We are happy to announce a new feature for generic HostHealth (up/absent) alert rules in Prometheus and Grafana Agent!

This alleviates charm authors from having to implement their own HostHealth rules per charm and reduces implementation error.

How does it work?

See this explanation doc for further implementation details.

When we relate a metrics provider (e.g. some server) to prometheus, we expect prometheus to post an alert if the server is not responding. With prometheus’s PromQL this can be expressed universally with up and absent expressions:

up < 1
absent(up)

Instead of having every single charm in the ecosystem duplicate the same alert rules, they are automatically generated by the prometheus_scrape, prometheus_remote_write, and cos_agent charm libraries.

Upgrade Notes

Charm revisions:

Grafana-agent (rev412)
- cos_agent charm-lib (v0.18)
Prometheus-k8s (rev229)
- prometheus_scrape charm-lib (v0.49)
- prometheus_remote_write charm-lib (v1.6)
Cos-lib (0.0.54)

By fetching the new libraries you would get a set of new alerts automatically. If charms already had up/absent alerts, this will result in duplication of alerts and rules. These alerts are ubiquitous and are handled by the Prometheus prometheus_scrape, prometheus_remote_write, and cos_agent libraries.

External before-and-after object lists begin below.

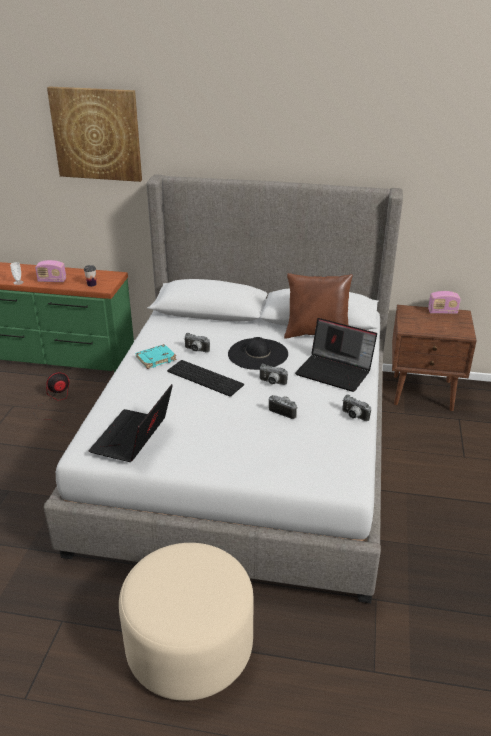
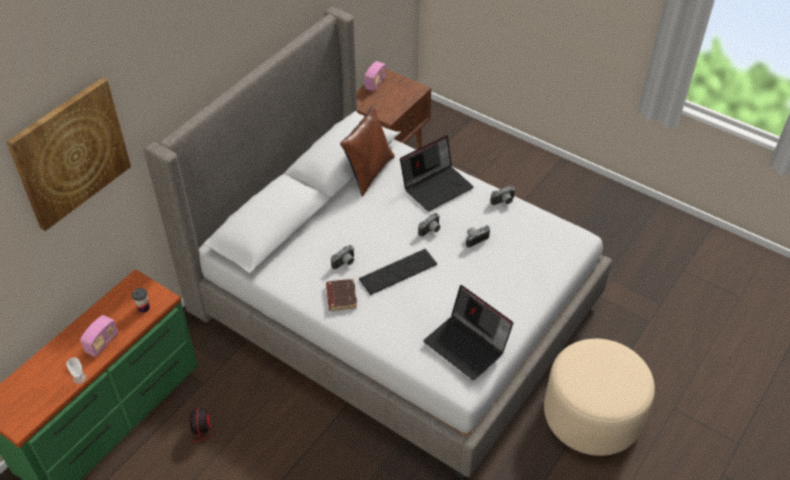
camera: 65 degrees left, 15 degrees up
(156, 358) = (340, 297): turquoise book -> brown book
(258, 354) = (379, 223): black hat -> none

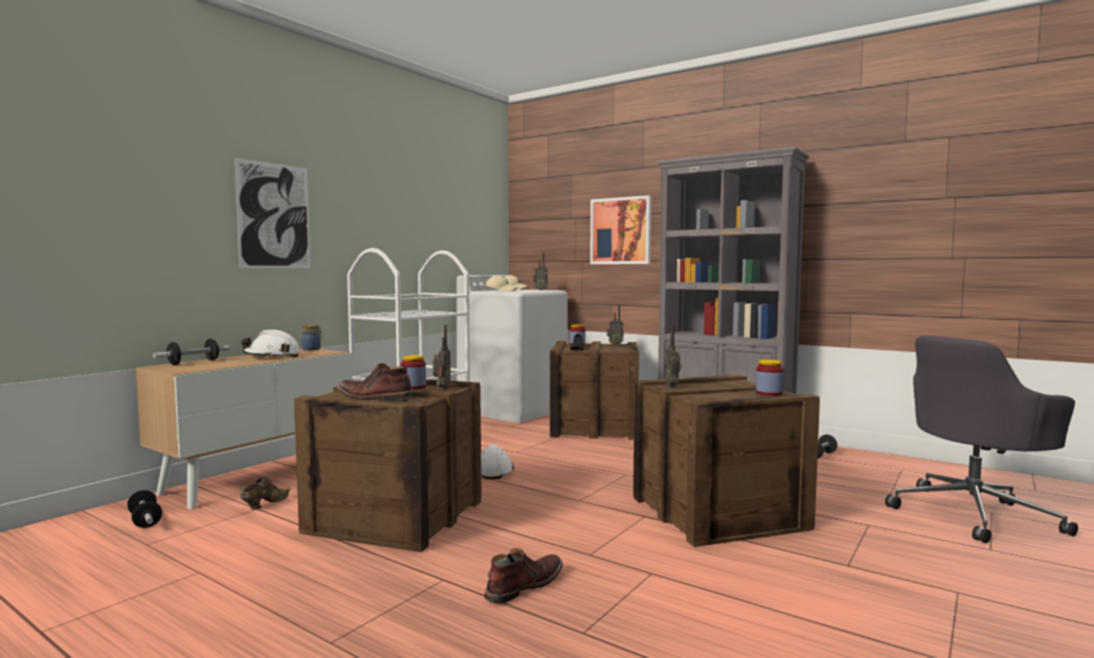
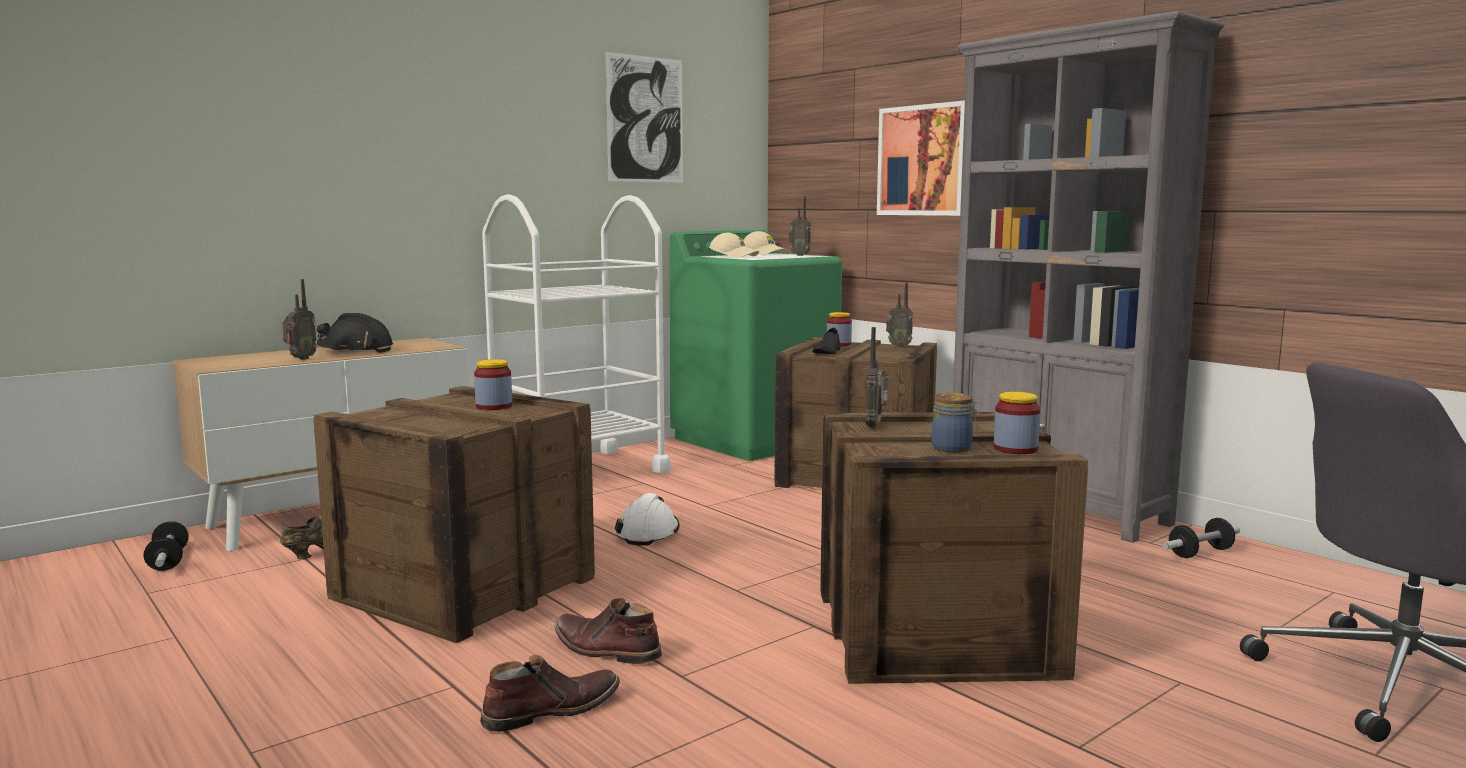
camera: 15 degrees right, 5 degrees up
(193, 362) = (248, 355): dumbbell -> none
(272, 356) = (355, 350): white hard hat -> black hard hat
(274, 216) = (369, 150): picture -> picture (645, 119)
(312, 349) = (423, 341): jar -> jar (953, 448)
(374, 397) = (419, 419): brown boot -> brown boot (605, 649)
(441, 388) = (528, 410): radio -> radio (299, 359)
(513, 410) = (755, 440): white washing machine -> green washing machine

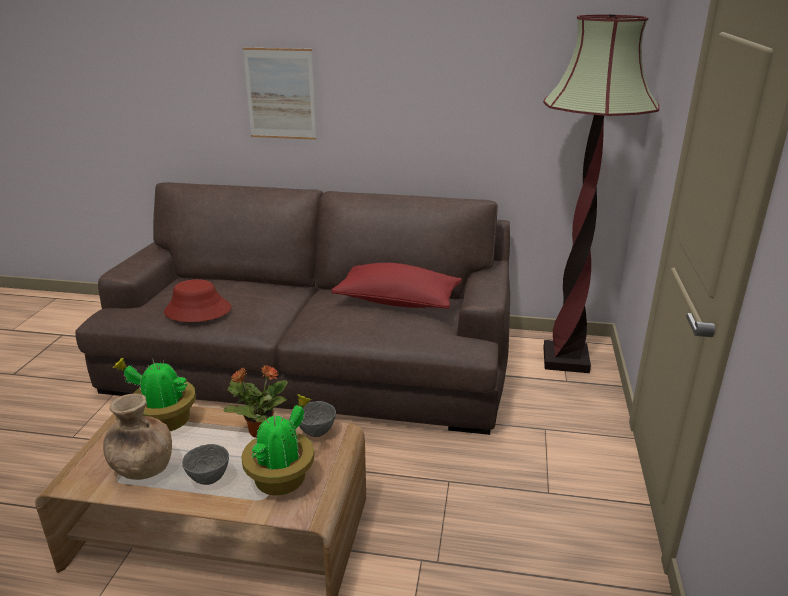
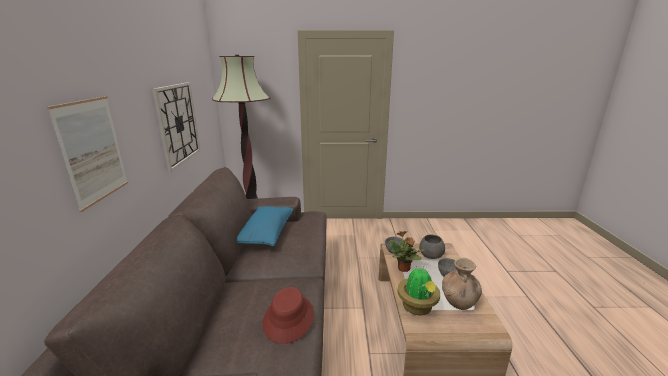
camera: 100 degrees left, 5 degrees down
(282, 478) = (431, 255): potted plant -> grey bowl
(397, 301) = (266, 234): red pillow -> blue pillow
(452, 109) = (178, 124): none -> wall clock

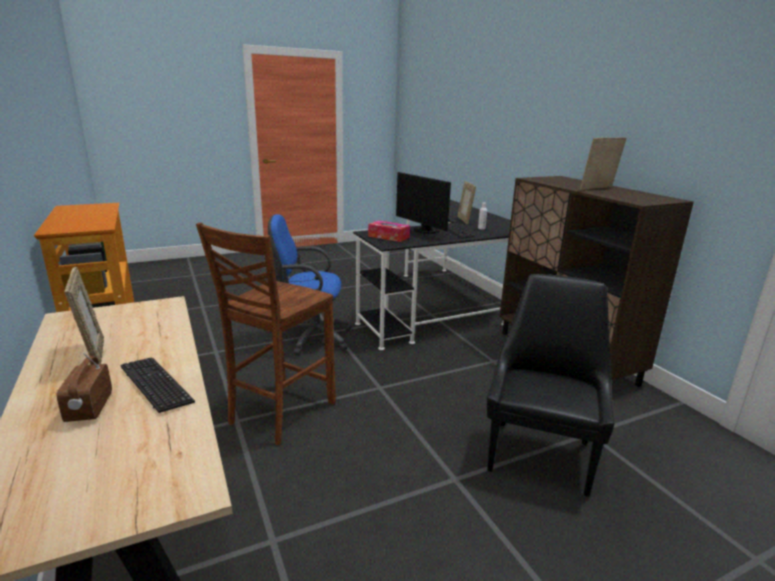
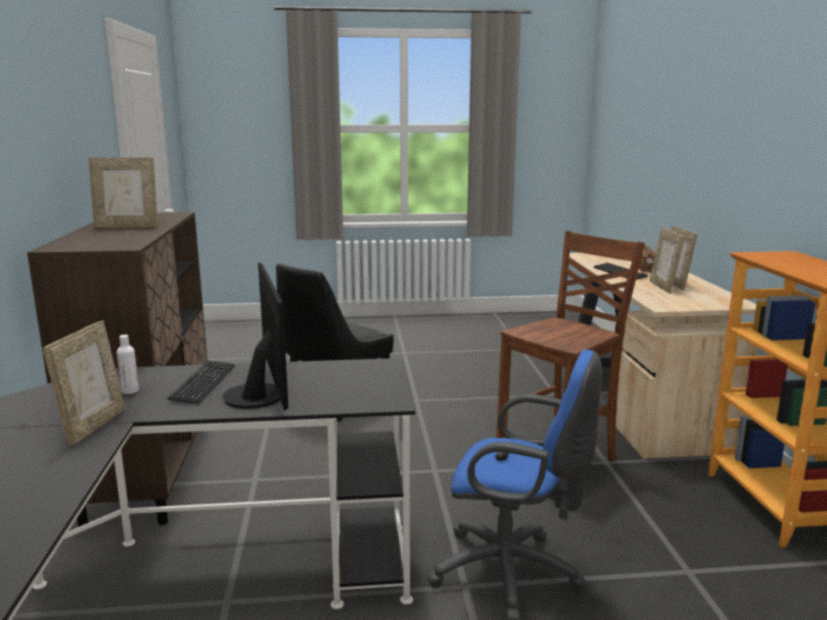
camera: 160 degrees left, 5 degrees down
(123, 345) = (663, 287): none -> picture frame
(388, 237) = (358, 384): tissue box -> none

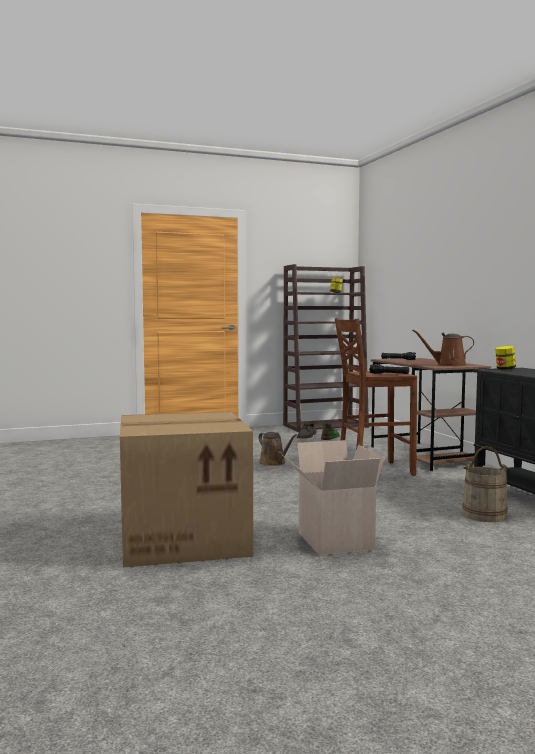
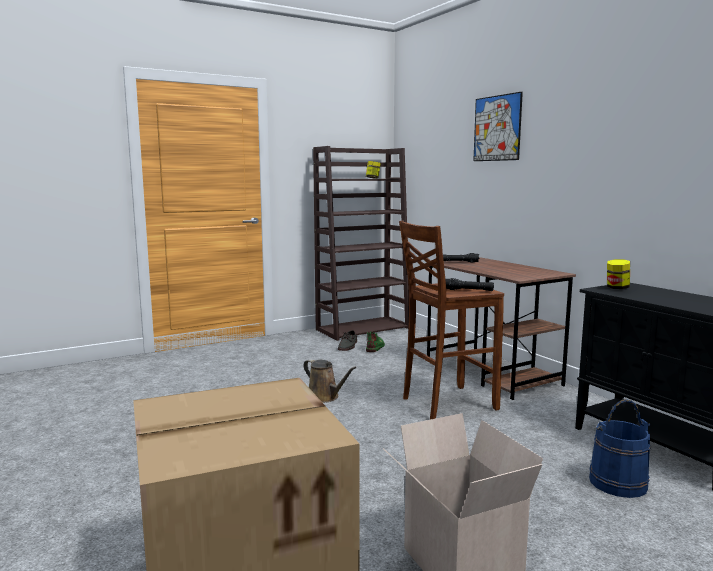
camera: 10 degrees left, 5 degrees up
(434, 246) = (497, 128): none -> picture
(448, 365) = (528, 274): brown watering can -> none
(484, 515) = (617, 482): beige bucket -> blue bucket

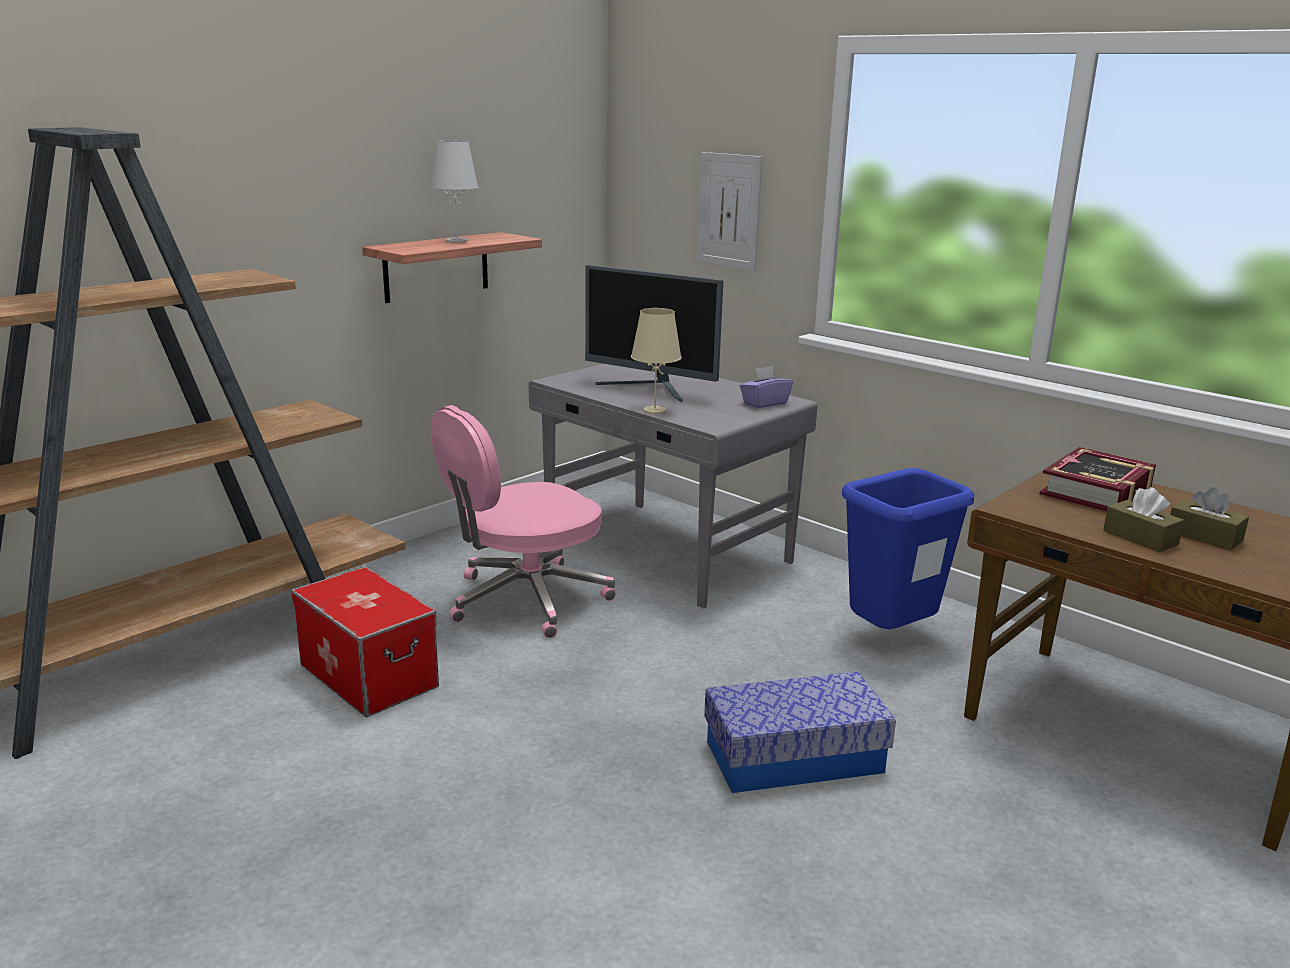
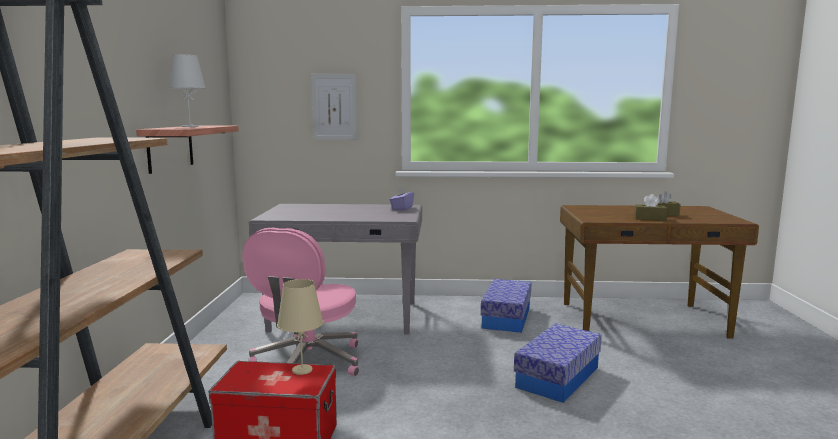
camera: 40 degrees left, 10 degrees down
(652, 389) = (331, 212): monitor -> none
(654, 410) = (359, 219): beige table lamp -> beige table lamp (301, 370)
(891, 637) = (506, 317): blue trash can -> storage box
(1097, 492) = (600, 210): book -> none

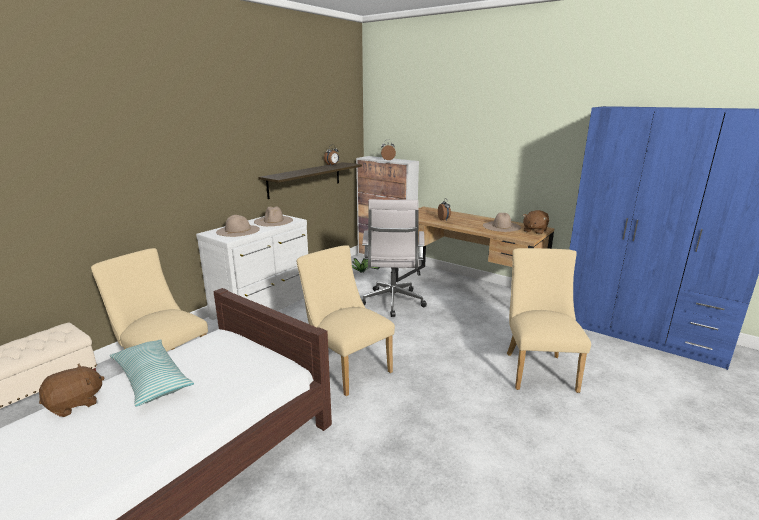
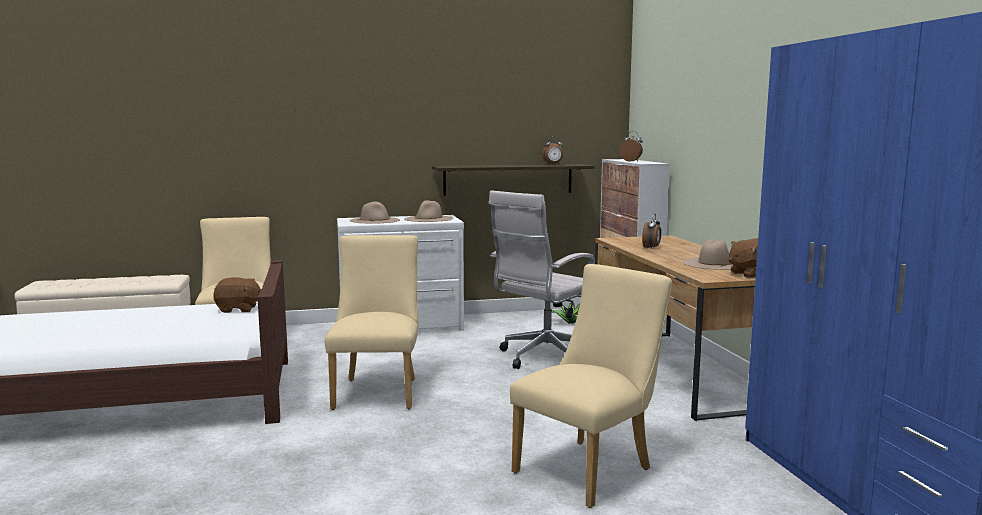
camera: 40 degrees right, 10 degrees down
(75, 404) = (93, 312): brown plush toy -> brown plush toy (238, 309)
(152, 379) = (154, 313): pillow -> none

Any custom alerts duplicating this behaviour can be removed.

References

Support for adding generic alerts is centralized in cos-lib allowing the Prometheus libraries to consume this functionality (link to PR #115, PR #117).
The Prometheus prometheus_scrape and prometheus_remote_write libraries inject generic up/absent rules to the existing rule set (link to PR #660).
The Grafana-agent cos_agent library injects generic up/absent rules to the existing rule set (link to PR #232).
The semantics of the up alert rules is formalized in an architecture decision record (ADR). (link to PR #224).